_PROBLEM_
Only the lines of the data below from the one with "relação ao projeto;" through the one with "e bem definida;" are wanted. Repeat them exactly.

Records drawn from a dataset
*** Begin section ***

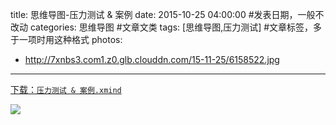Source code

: title: 思维导图-压力测试 & 案例
date: 2015-10-25 04:00:00 #发表日期，一般不改动
categories: 思维导图 #文章文类
tags: [思维导图,压力测试] #文章标签，多于一项时用这种格式
photos:
- http://7xnbs3.com1.z0.glb.clouddn.com/15-11-25/6158522.jpg


---
[下载：`压力测试 & 案例.xmind`](https://github.com/liuxiang/xmind)

![](http://7xnbs3.com1.z0.glb.clouddn.com/15-11-25/6158522.jpg)


<!-- more -->

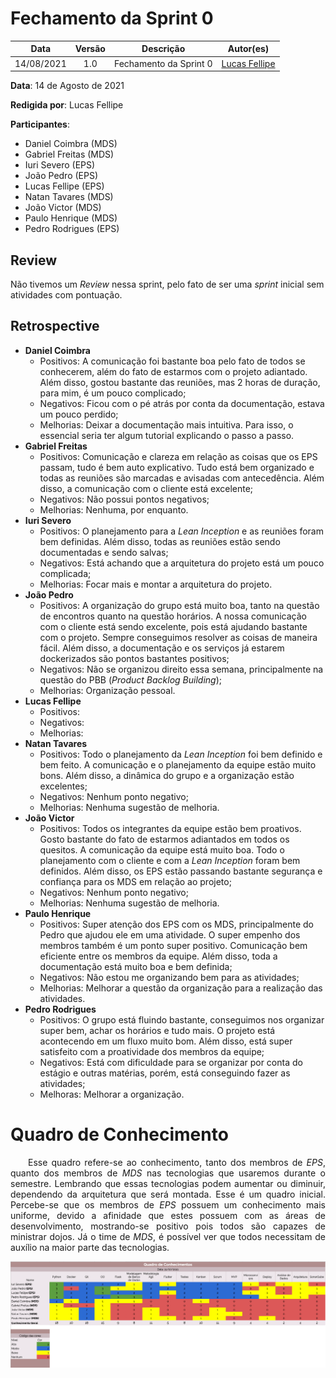 # Fechamento da Sprint 0

|    Data    | Versão |         Descrição         |           Autor(es)           |
| :--------: | :----: | :-----------------------: | :---------------------------: |
| 14/08/2021 |  1.0   | Fechamento da Sprint 0 | [Lucas Fellipe](https://github.com/lucasfcm9) |

**Data**: 14 de Agosto de 2021

**Redigida por**: Lucas Fellipe

**Participantes**:
* Daniel Coimbra (MDS)
* Gabriel Freitas (MDS)
* Iuri Severo (EPS)
* João Pedro (EPS)
* Lucas Fellipe (EPS)
* Natan Tavares (MDS)
* João Victor (MDS)
* Paulo Henrique (MDS)
* Pedro Rodrigues (EPS)

## Review

Não tivemos um *Review* nessa sprint, pelo fato de ser uma *sprint* inicial sem atividades com pontuação.

## Retrospective

* **Daniel Coimbra**
    * Positivos: A comunicação foi bastante boa pelo fato de todos se conhecerem, além do fato de estarmos com o projeto adiantado. Além disso, gostou bastante das reuniões, mas 2 horas de duração, para mim, é um pouco complicado;
    * Negativos: Ficou com o pé atrás por conta da documentação, estava um pouco perdido;
    * Melhorias: Deixar a documentação mais intuitiva. Para isso, o essencial seria ter algum tutorial explicando o passo a passo.
* **Gabriel Freitas**
    * Positivos: Comunicação e clareza em relação as coisas que os EPS passam, tudo é bem auto explicativo. Tudo está bem organizado e todas as reuniões são marcadas e avisadas com antecedência. Além disso, a comunicação com o cliente está excelente;
    * Negativos: Não possui pontos negativos;
    * Melhorias: Nenhuma, por enquanto.
* **Iuri Severo**
    * Positivos: O planejamento para a *Lean Inception* e as reuniões foram bem definidas. Além disso, todas as reuniões estão sendo documentadas e sendo salvas;
    * Negativos: Está achando que a arquitetura do projeto está um pouco complicada;
    * Melhorias: Focar mais e montar a arquitetura do projeto.
* **João Pedro**
    * Positivos: A organização do grupo está muito boa, tanto na questão de encontros quanto na questão horários. A nossa comunicação com o cliente está sendo excelente, pois está ajudando bastante com o projeto. Sempre conseguimos resolver as coisas de maneira fácil. Além disso, a documentação e os serviços já estarem dockerizados são pontos bastantes positivos;
    * Negativos: Não se organizou direito essa semana, principalmente na questão do PBB (*Product Backlog Building*);
    * Melhorias: Organização pessoal.
* **Lucas Fellipe**
    * Positivos:
    * Negativos:
    * Melhorias:
* **Natan Tavares**
    * Positivos: Todo o planejamento da *Lean Inception* foi bem definido e bem feito. A comunicação e o planejamento da equipe estão muito bons. Além disso, a dinâmica do grupo e a organização estão excelentes;
    * Negativos: Nenhum ponto negativo;
    * Melhorias: Nenhuma sugestão de melhoria.
* **João Victor**
    * Positivos: Todos os integrantes da equipe estão bem proativos. Gosto bastante do fato de estarmos adiantados em todos os quesitos. A comunicação da equipe está muito boa. Todo o planejamento com o cliente e com a *Lean Inception* foram bem definidos. Além disso, os EPS estão passando bastante segurança e confiança para os MDS em relação ao projeto;
    * Negativos: Nenhum ponto negativo;
    * Melhorias: Nenhuma sugestão de melhoria.
* **Paulo Henrique**
    * Positivos: Super atenção dos EPS com os MDS, principalmente do Pedro que ajudou ele em uma atividade. O super empenho dos membros também é um ponto super positivo. Comunicação bem eficiente entre os membros da equipe. Além disso, toda a documentação está muito boa e bem definida;
    * Negativos: Não estou me organizando bem para as atividades;
    * Melhorias: Melhorar a questão da organização para a realização das atividades.
* **Pedro Rodrigues**
    * Positivos: O grupo está fluindo bastante, conseguimos nos organizar super bem, achar os horários e tudo mais. O projeto está acontecendo em um fluxo muito bom. Além disso, está super satisfeito com a proatividade dos membros da equipe;
    * Negativos: Está com dificuldade para se organizar por conta do estágio e outras matérias, porém, está conseguindo fazer as atividades;
    * Melhoras: Melhorar a organização.

# Quadro de Conhecimento
<p align="justify"> &emsp;&emsp;Esse quadro refere-se ao conhecimento, tanto dos membros de <i>EPS</i>, quanto dos membros de <i>MDS</i> nas tecnologias que usaremos durante o semestre. Lembrando que essas tecnologias podem aumentar ou diminuir, dependendo da arquitetura que será montada. Esse é um quadro inicial. Percebe-se que os membros de <i>EPS</i> possuem um conhecimento mais uniforme, devido a afinidade que estes possuem com as áreas de desenvolvimento, mostrando-se positivo pois todos são capazes de ministrar dojos. Já o time de <i>MDS</i>, é possível ver que todos necessitam de auxílio na maior parte das tecnologias.</p>

![Quadro de Conhecimento - Sprint 0](../../Assets/Images/KnowledgeBoard/KnowledgeBoardSprint0.png)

*** End section ***

_RESPONSE FOR THIS EXERCISE_
    * Positivos: Todos os integrantes da equipe estão bem proativos. Gosto bastante do fato de estarmos adiantados em todos os quesitos. A comunicação da equipe está muito boa. Todo o planejamento com o cliente e com a *Lean Inception* foram bem definidos. Além disso, os EPS estão passando bastante segurança e confiança para os MDS em relação ao projeto;
    * Negativos: Nenhum ponto negativo;
    * Melhorias: Nenhuma sugestão de melhoria.
* **Paulo Henrique**
    * Positivos: Super atenção dos EPS com os MDS, principalmente do Pedro que ajudou ele em uma atividade. O super empenho dos membros também é um ponto super positivo. Comunicação bem eficiente entre os membros da equipe. Além disso, toda a documentação está muito boa e bem definida;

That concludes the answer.